INSTRUCTIONS FOR THE TASK
Start at the line that contains "12 abril 2017" in the listing below and extract every line through the last, exactly; leave pictures out.

PROVIDED RECORDS
□ □ □ □ □

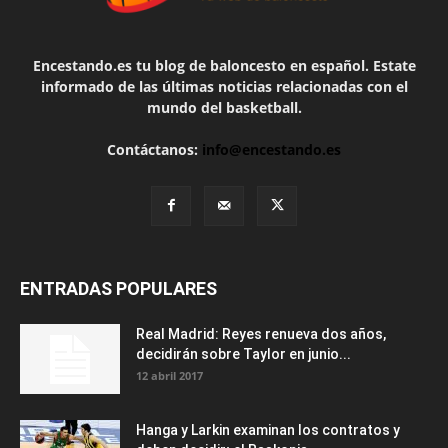
Encestando.es tu blog de baloncesto en español. Estate
informado de las últimas noticias relacionadas con el
mundo del basketball.
Contáctanos:
info@encestando.es
ENTRADAS POPULARES
Real Madrid: Reyes renueva dos años,
decidirán sobre Taylor en junio...
12 abril 2017
Hanga y Larkin examinan los contratos y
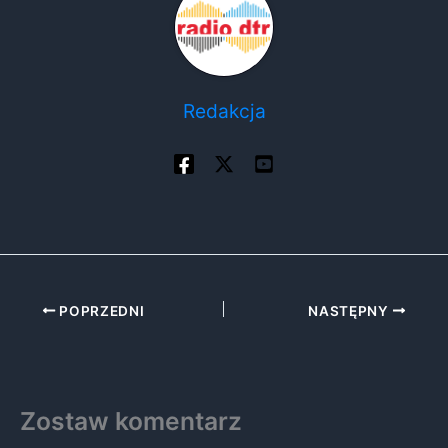
Redakcja
POPRZEDNI
NASTĘPNY
Zostaw komentarz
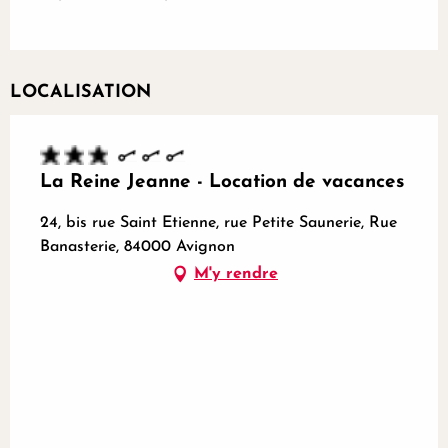
LOCALISATION
La Reine Jeanne - Location de vacances
24, bis rue Saint Etienne, rue Petite Saunerie, Rue
Banasterie, 84000 Avignon
M'y rendre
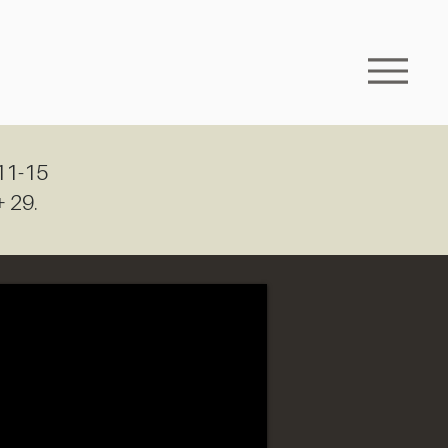
 11-15
+ 29.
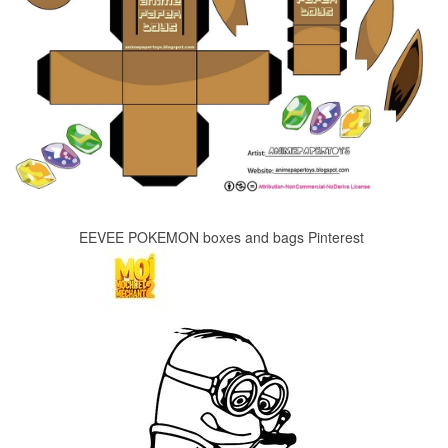
EEVEE POKEMON boxes and bags Pinterest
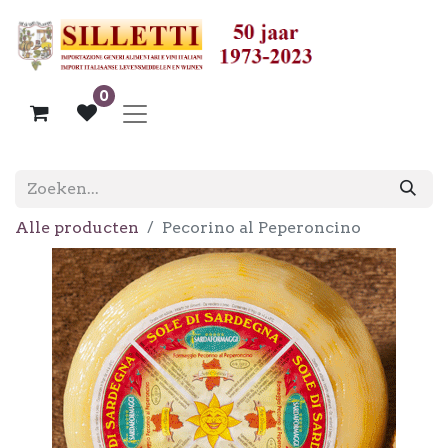
0
Alle producten
Pecorino al Peperoncino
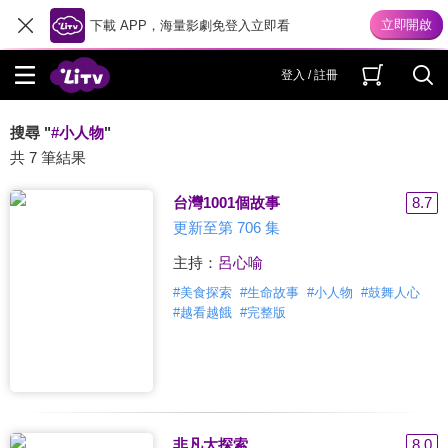
下載 APP，海量影劇免登入立即看
登入 / 註冊
搜尋 "
#小人物
"
共 7 筆結果
台灣1001個故事
8.7
更新至第 706 集
主持：
呂心喻
#
美食探索
#
生命故事
#
小人物
#
鼓舞人心
#
越看越餓
#
完整版
非凡大探索
8.0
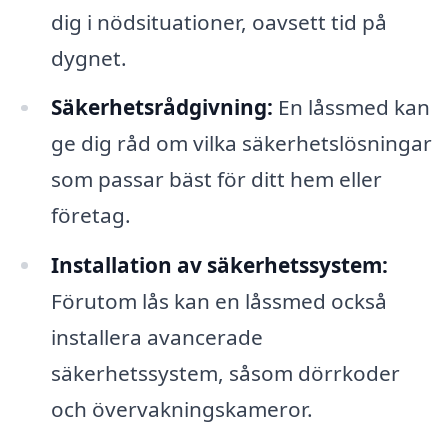
dig i nödsituationer, oavsett tid på
dygnet.
Säkerhetsrådgivning:
En låssmed kan
ge dig råd om vilka säkerhetslösningar
som passar bäst för ditt hem eller
företag.
Installation av säkerhetssystem:
Förutom lås kan en låssmed också
installera avancerade
säkerhetssystem, såsom dörrkoder
och övervakningskameror.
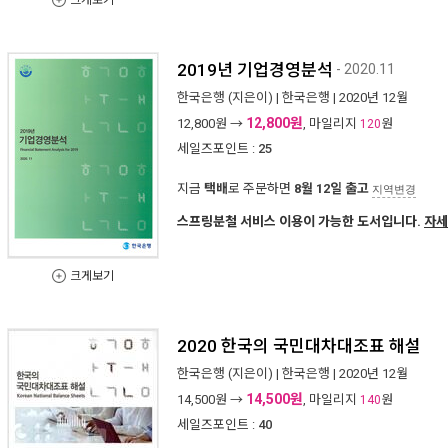
크게보기
2019년 기업경영분석
- 2020.11
한국은행
(지은이) |
한국은행
| 2020년 12월
12,800원
12,800
원 →
, 마일리지
원
120
세일즈포인트 :
25
지금
택배
로 주문하면
8월 12일 출고
지역변경
스프링분철 서비스 이용이 가능한 도서입니다.
자세
크게보기
2020 한국의 국민대차대조표 해설
한국은행
(지은이) |
한국은행
| 2020년 12월
14,500원
14,500
원 →
, 마일리지
원
140
세일즈포인트 :
40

□ □ □ □ □

ANSWER TO THIS PROBLEM
12 abril 2017
Hanga y Larkin examinan los contratos y
Redakcja
POPRZEDNI
NASTĘPNY
Zostaw komentarz
LOCALISATION
La Reine Jeanne - Location de vacances
24, bis rue Saint Etienne, rue Petite Saunerie, Rue
Banasterie, 84000 Avignon
M'y rendre
 11-15
+ 29.
EEVEE POKEMON boxes and bags Pinterest
0
Alle producten
Pecorino al Peperoncino
下載 APP，海量影劇免登入立即看
登入 / 註冊
搜尋 "
#小人物
"
共 7 筆結果
台灣1001個故事
8.7
更新至第 706 集
主持：
呂心喻
#
美食探索
#
生命故事
#
小人物
#
鼓舞人心
#
越看越餓
#
完整版
非凡大探索
8.0
dig i nödsituationer, oavsett tid på
dygnet.
Säkerhetsrådgivning:
En låssmed kan
ge dig råd om vilka säkerhetslösningar
som passar bäst för ditt hem eller
företag.
Installation av säkerhetssystem:
Förutom lås kan en låssmed också
installera avancerade
säkerhetssystem, såsom dörrkoder
och övervakningskameror.
크게보기
2019년 기업경영분석
- 2020.11
한국은행
(지은이) |
한국은행
| 2020년 12월
12,800원
12,800
원 →
, 마일리지
원
120
세일즈포인트 :
25
지금
택배
로 주문하면
8월 12일 출고
지역변경
스프링분철 서비스 이용이 가능한 도서입니다.
자세
크게보기
2020 한국의 국민대차대조표 해설
한국은행
(지은이) |
한국은행
| 2020년 12월
14,500원
14,500
원 →
, 마일리지
원
140
세일즈포인트 :
40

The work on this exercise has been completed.